The duplicates appear to be coming from session IDs
Besides, does that mean that competitors can compromise your ranking by linking to your site using different query strings?
How do you want to handle those?
Do you want to strip them off here, and issue a new one only for logged in users?
.
*** Besides, does that mean that competitors can compromise your ranking by linking to your site using different query strings? ***
Yes, if your site returns "200 OK" and content, for parameters that should really be returning "404 Not Found".
It looks like you have far wider issues with the whole site beyond the simple stuff you asked in your very first question.
1) Do not serve sessions IDs to search engine spiders. This is a well-known rule.
2) Correct any inherent canonicalization issues on your site: Your pages (and/or the scripts that create them) should link to one and only one URL for any given unique 'page' of content. This is to include protocols, domains, URL-paths, and query strings: No variation whatsoever in the values, case, or order of these fields should be allowed.
3) Implement server-side code to force protocol, domain, URL-path, and query string canonicalization by generating a 301-Moved Permanently redirect to the canonical URL if any non-canonical URL is requested from your site. Under some circumstances, you may prefer to return a 404-Not Found.
If you allow the same 'page' to be accessible at more than one URL, you lose control; Your competitors may release a 'storm' of non-canonical links to your pages. This will not give you a 'penalty' per se, but it has the potential to at least temporarily dilute the page rank of the canonical URL, and it will be the search engine that 'picks' what it thinks is the correct URL, and not you. You will be relying on a back-end process at each of the search engines to identify duplicate-content issues on your site and to take steps to rectify them. Will they get it right? Will they always get it right? -- You tell me, I don't know.
All of these subjects have been fairly well-covered here over the years; I commend the 'site search' links at the top of each page to you.
Jim
Your sitemap gives Google a clue as to the URLs that you deem to be important
Come on... I don't trust you, but if I find out that you're telling the truth you should pay for it!? Very interesting concept, isn't it?
It doesn't limit spidering to just those.
I'll recommend a particularly-well-titled thread to you in closing: Duplicate content - Get it right or perish [webmasterworld.com].
Jim
And why should I be penalized for duplicate content?
According to google, duplicated content is only a real problem, if it comes from another domain: [googlewebmastercentral.blogspot.com ]
If you don't want to worry about sorting through duplication on your site, you can let us worry about it instead.
Duplicate content doesn't cause your site to be penalized.
"The fact remains that unless we take steps on the server side to absolutely prevent multiple URLs from accessing content, we hand over the 'welfare' of our PageRank and link-popularity to an 'extra step' of back-end de-duplication processing by the search engines.

### WORK ITEM
Copy the forum thread starting with "All of these" and going on through "to be penalized.", and replace "sitemap" with "site map" wherever it appears. The data that comes next is separate from the forum thread.

[Records from a collection]
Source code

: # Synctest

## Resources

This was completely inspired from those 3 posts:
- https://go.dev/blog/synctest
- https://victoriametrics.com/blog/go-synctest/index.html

### TASK ANSWER
All of these subjects have been fairly well-covered here over the years; I commend the 'site search' links at the top of each page to you.
Jim
Your site map gives Google a clue as to the URLs that you deem to be important
Come on... I don't trust you, but if I find out that you're telling the truth you should pay for it!? Very interesting concept, isn't it?
It doesn't limit spidering to just those.
I'll recommend a particularly-well-titled thread to you in closing: Duplicate content - Get it right or perish [webmasterworld.com].
Jim
And why should I be penalized for duplicate content?
According to google, duplicated content is only a real problem, if it comes from another domain: [googlewebmastercentral.blogspot.com ]
If you don't want to worry about sorting through duplication on your site, you can let us worry about it instead.
Duplicate content doesn't cause your site to be penalized.